* Action item: Across all lines of the entries, tally those with the word "forum" in them. The reply is the tally, by itself.

* Stored dataset items:
____

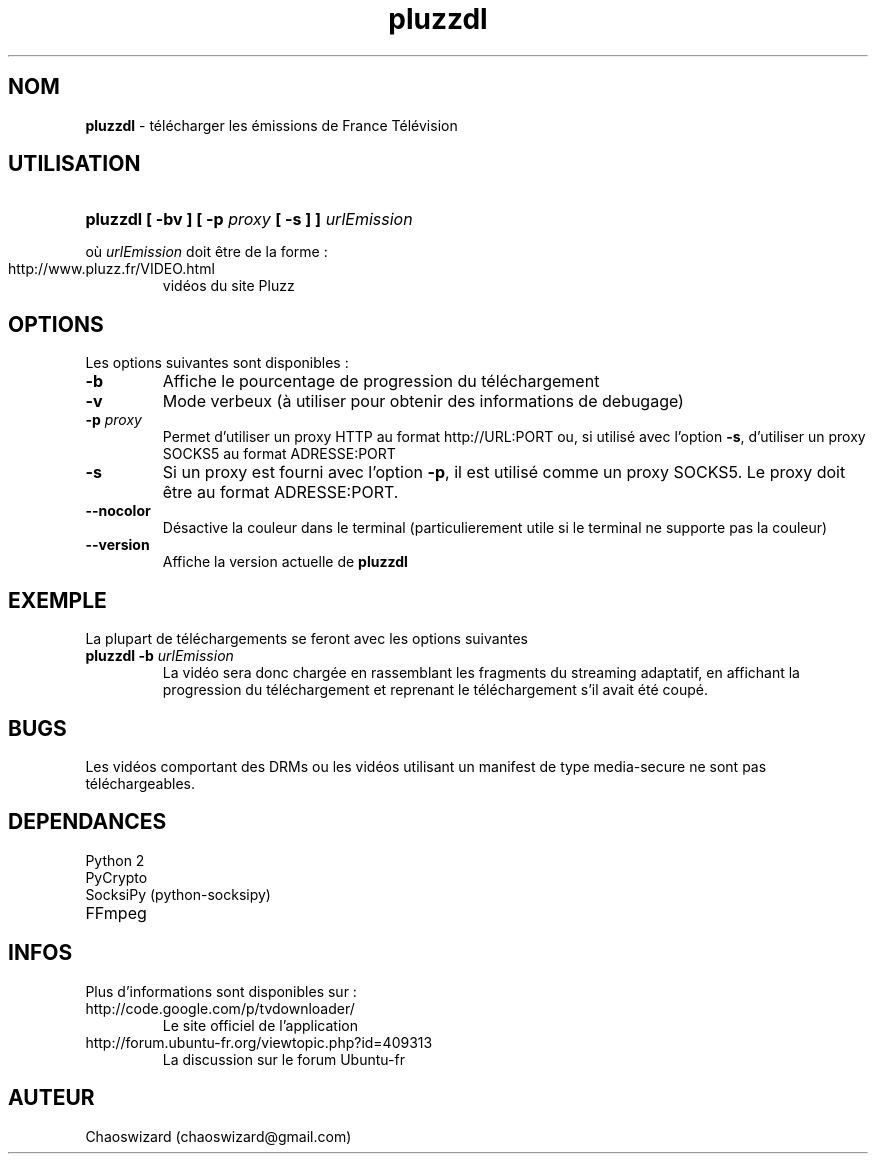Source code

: .TH pluzzdl 1 "16 aout 2012" "0.9.1" "pluzzdl man page"


.SH NOM
\fBpluzzdl\fR \- télécharger les émissions de France Télévision


.SH UTILISATION
.HP 1
\fBpluzzdl [ -bv ] [ -p \fIproxy\fB [ -s ] ] \fIurlEmission\fR\fR
.PP
où \fIurlEmission\fR doit être de la forme :
.TP
http://www.pluzz.fr/VIDEO.html
vidéos du site Pluzz


.SH OPTIONS
.PP
Les options suivantes sont disponibles :
.TP
\fB\-b\fr
Affiche le pourcentage de progression du téléchargement
.TP
\fB\-v\fr
Mode verbeux (à utiliser pour obtenir des informations de debugage)
.TP
\fB\-p \fIproxy\fB\fr
Permet d'utiliser un proxy HTTP au format http://URL:PORT ou, si utilisé avec l'option \fB\-s\fR, d'utiliser un proxy SOCKS5 au format ADRESSE:PORT
.TP
\fB\-s\fr
Si un proxy est fourni avec l'option \fB\-p\fR, il est utilisé comme un proxy SOCKS5. Le proxy doit être au format ADRESSE:PORT.
.TP
\fB\-\-nocolor\fr
Désactive la couleur dans le terminal (particulierement utile si le terminal ne supporte pas la couleur)
.TP
\fB\-\-version\fr
Affiche la version actuelle de \fBpluzzdl\fR


.SH EXEMPLE
La plupart de téléchargements se feront avec les options suivantes
.TP
\fBpluzzdl\fR \fB-b\fr \fIurlEmission\fR
La vidéo sera donc chargée en rassemblant les fragments du streaming adaptatif, en affichant la progression du téléchargement et reprenant le téléchargement s'il avait été coupé.


.SH BUGS
Les vidéos comportant des DRMs ou les vidéos utilisant un manifest de type media-secure ne sont pas téléchargeables.


.SH DEPENDANCES
.TP
Python 2
.TP
PyCrypto
.TP
SocksiPy (python-socksipy)
.TP
FFmpeg


.SH INFOS
Plus d'informations sont disponibles sur :
.TP
http://code.google.com/p/tvdownloader/
Le site officiel de l'application
.TP
http://forum.ubuntu-fr.org/viewtopic.php?id=409313
La discussion sur le forum Ubuntu-fr
.SH AUTEUR
Chaoswizard (chaoswizard@gmail.com)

____

* Output for this task: 2